Sunday, June 21, 2009
"In fact Kinkade has — justly — won the vast majority of the lawsuits which have been brought against him"
Felix Salmon says Thomas Kinkade is "bad, not evil": "The store owners ... lost money when ... the internet made secondary-market values of Kinkade’s work much more transparent. Suddenly, the enormous growth in past Kinkade sales was no longer a good thing: there were a lot of Kinkades to go around, and many of the buyers were people who bought on the assumption that their paintings would increase in value and they could make money on their investment. Up until the arrival of the internet, that worked for Kinkade, whose company set the prices for all his paintings and would raise them steadily.
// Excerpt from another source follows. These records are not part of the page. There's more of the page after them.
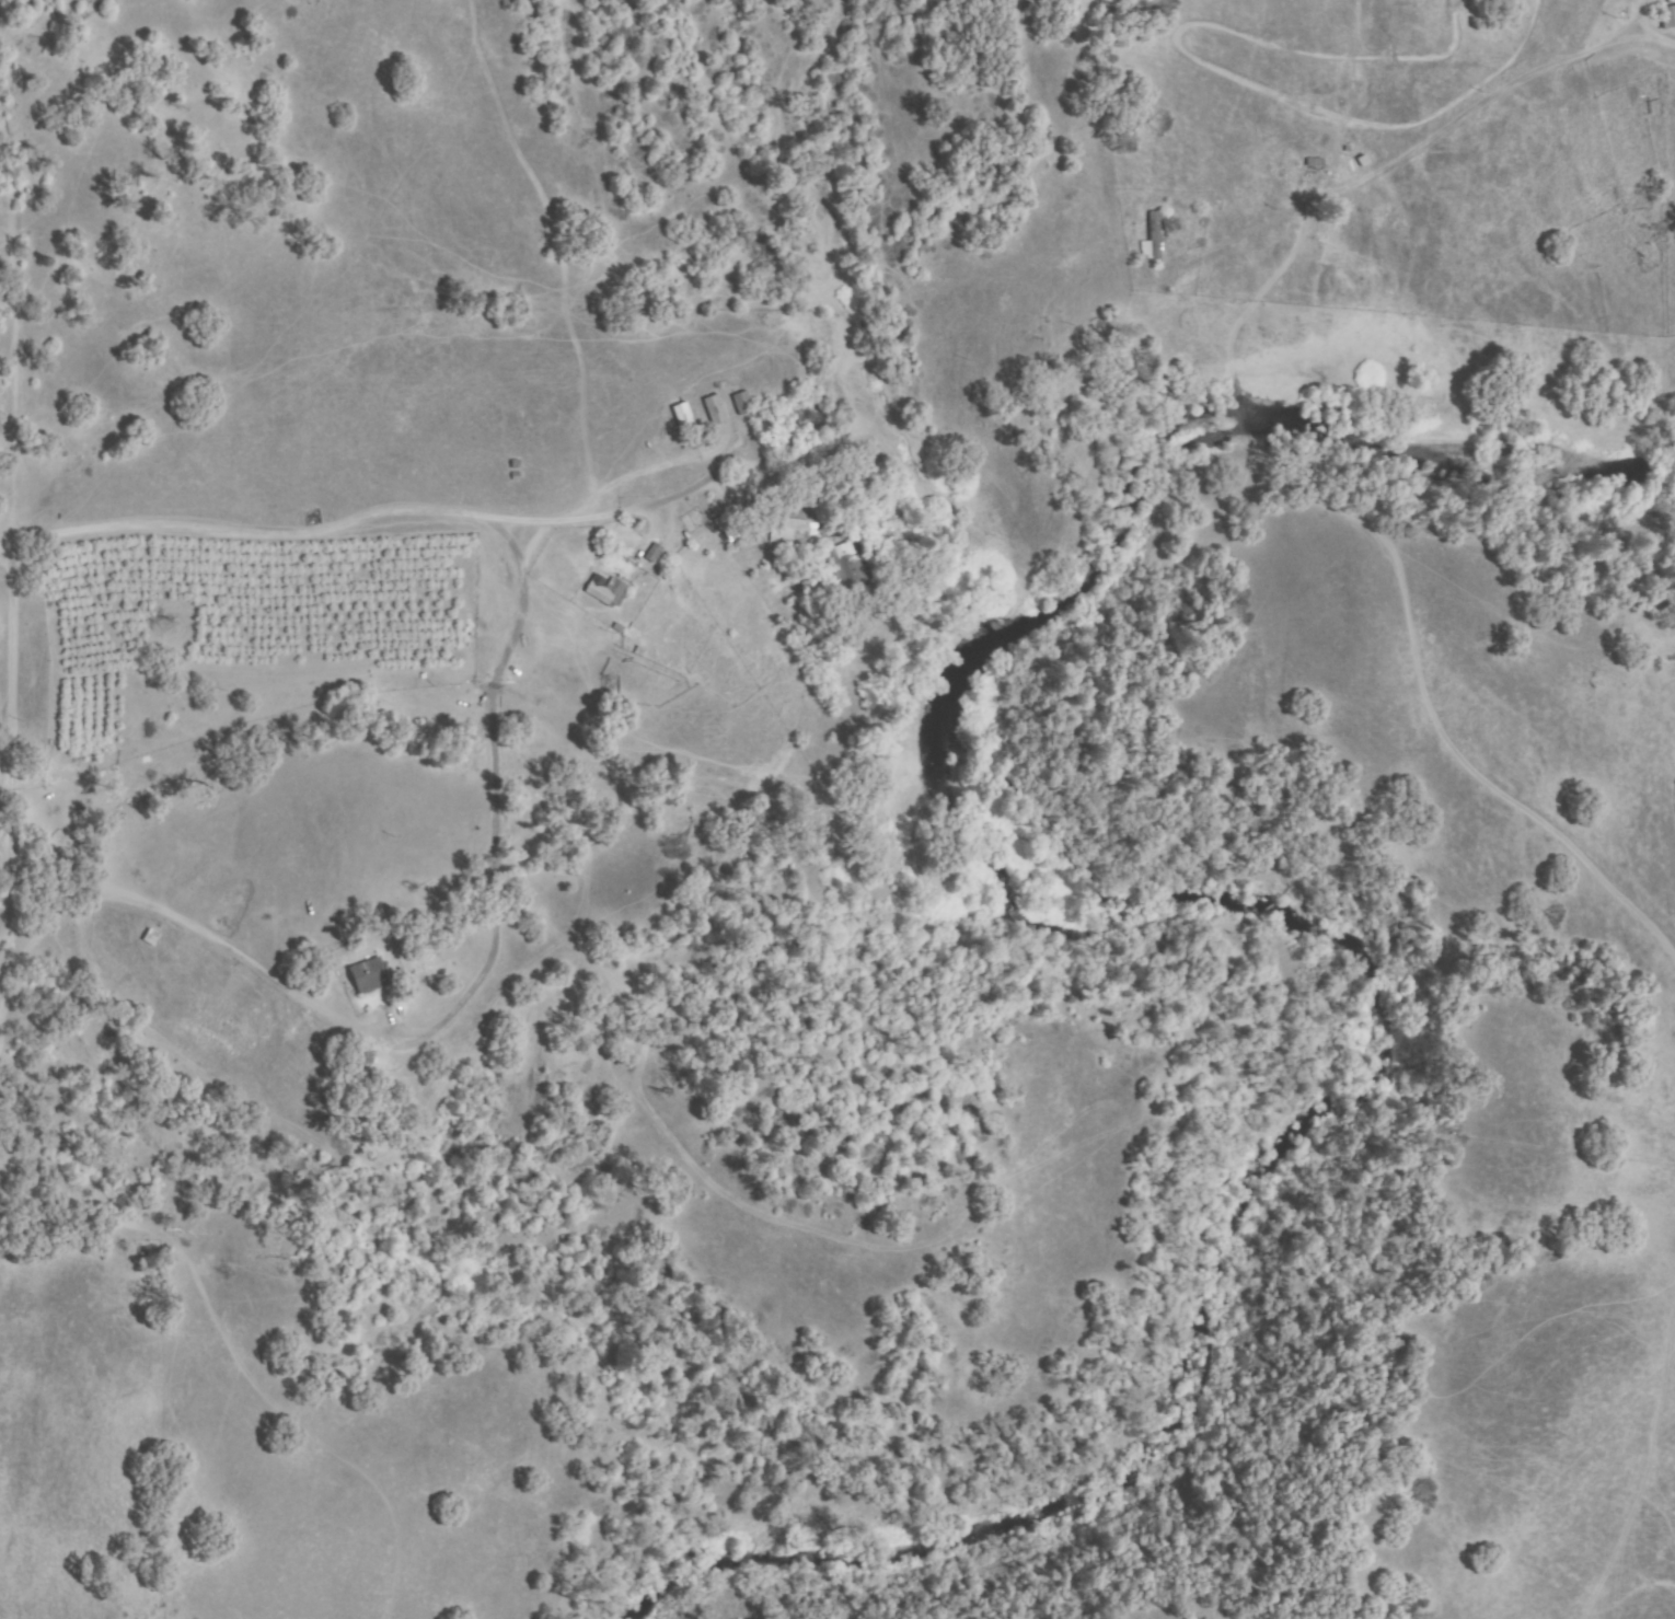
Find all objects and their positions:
building: (1668, 18)
building: (1316, 163)
building: (1156, 235)
building: (742, 404)
building: (714, 410)
building: (684, 419)
road: (356, 510)
building: (726, 526)
building: (794, 534)
building: (653, 553)
building: (848, 570)
building: (606, 592)
building: (608, 689)
building: (158, 939)
building: (368, 975)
After the arrival of the internet, a whole industry arose buying and selling Kinkades at market-set, rather than Kinkade-set, prices. And that was the end of the success days for the company: without monopoly pricing power, Kinkade was nothing. The stores failed, ultimately, not because Kinkade treated them badly, and not because other stores were undercutting them. The stores failed because Kinkades are a commodity, and anybody wanting to buy one could get a second-hand Kinkade online at a much lower price than that charged at retail. Buyers no longer believed that their paintings would increase in value, so they bought fewer than they used to. And when they did buy, they were likely to buy already-existing Kinkades rather than new ones."